Stored records:

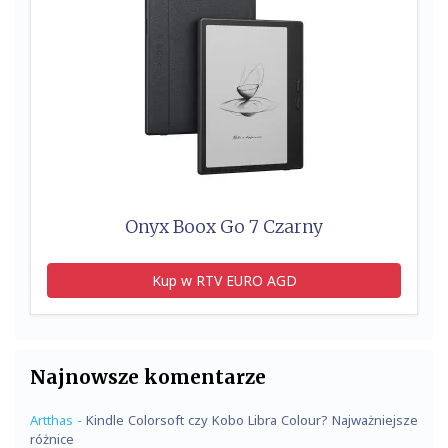
Onyx Boox Go 7 Czarny
Kup w RTV EURO AGD
Najnowsze komentarze
Artthas
-
Kindle Colorsoft czy Kobo Libra Colour? Najważniejsze
różnice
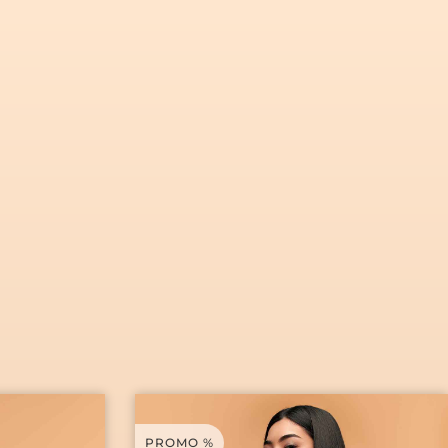
4
ÁREA CLIENTE
PROMO %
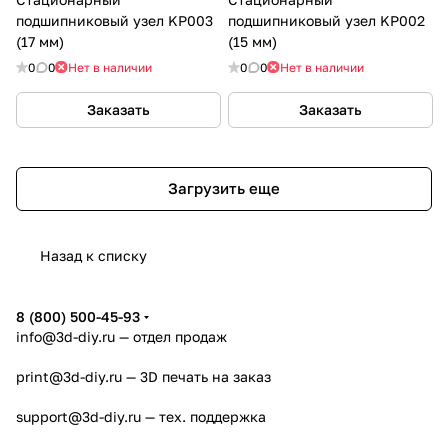
подшипниковый узел KP003
подшипниковый узел KP002
(17 мм)
(15 мм)
0
0
Нет в наличии
0
0
Нет в наличии
Заказать
Заказать
Загрузить еще
Назад к списку
8 (800) 500-45-93
info@3d-diy.ru
— отдел продаж
print@3d-diy.ru
— 3D печать на заказ
support@3d-diy.ru
— тех. поддержка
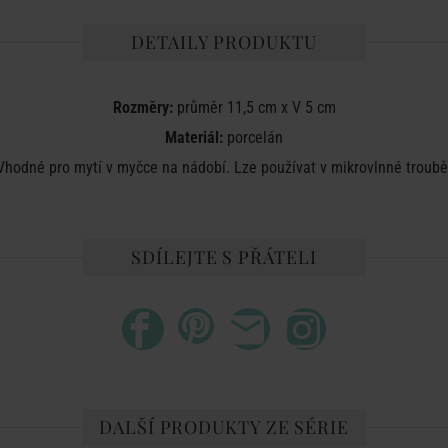
DETAILY PRODUKTU
Rozměry:
průměr 11,5 cm x V 5 cm
Materiál:
porcelán
Vhodné pro mytí v myčce na nádobí. Lze používat v mikrovlnné troubě
SDÍLEJTE S PŘÁTELI
DALŠÍ PRODUKTY ZE SÉRIE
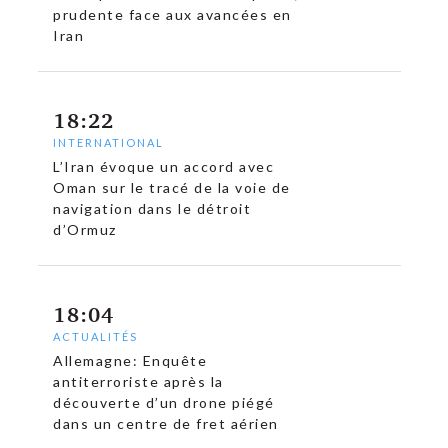
prudente face aux avancées en
Iran
18:22
INTERNATIONAL
L’Iran évoque un accord avec
Oman sur le tracé de la voie de
navigation dans le détroit
d’Ormuz
18:04
ACTUALITÉS
Allemagne: Enquête
antiterroriste après la
découverte d’un drone piégé
dans un centre de fret aérien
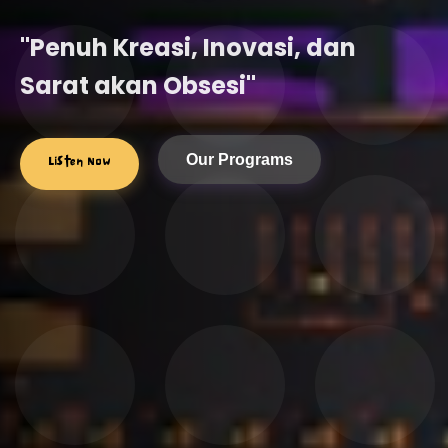
"Penuh Kreasi, Inovasi, dan
Sarat akan Obsesi"
Listen Now
Our Programs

**Instructions to follow**
Word for word, quote the lines above. Omit the pictures.

**Task answer**
Onyx Boox Go 7 Czarny
Kup w RTV EURO AGD
Najnowsze komentarze
Artthas
-
Kindle Colorsoft czy Kobo Libra Colour? Najważniejsze
różnice
4
ÁREA CLIENTE
PROMO %
подшипниковый узел KP003
подшипниковый узел KP002
(17 мм)
(15 мм)
0
0
Нет в наличии
0
0
Нет в наличии
Заказать
Заказать
Загрузить еще
Назад к списку
8 (800) 500-45-93
info@3d-diy.ru
— отдел продаж
print@3d-diy.ru
— 3D печать на заказ
support@3d-diy.ru
— тех. поддержка
DETAILY PRODUKTU
Rozměry:
průměr 11,5 cm x V 5 cm
Materiál:
porcelán
Vhodné pro mytí v myčce na nádobí. Lze používat v mikrovlnné troubě
SDÍLEJTE S PŘÁTELI
DALŠÍ PRODUKTY ZE SÉRIE
prudente face aux avancées en
Iran
18:22
INTERNATIONAL
L’Iran évoque un accord avec
Oman sur le tracé de la voie de
navigation dans le détroit
d’Ormuz
18:04
ACTUALITÉS
Allemagne: Enquête
antiterroriste après la
découverte d’un drone piégé
dans un centre de fret aérien
"Penuh Kreasi, Inovasi, dan
Sarat akan Obsesi"
Listen Now
Our Programs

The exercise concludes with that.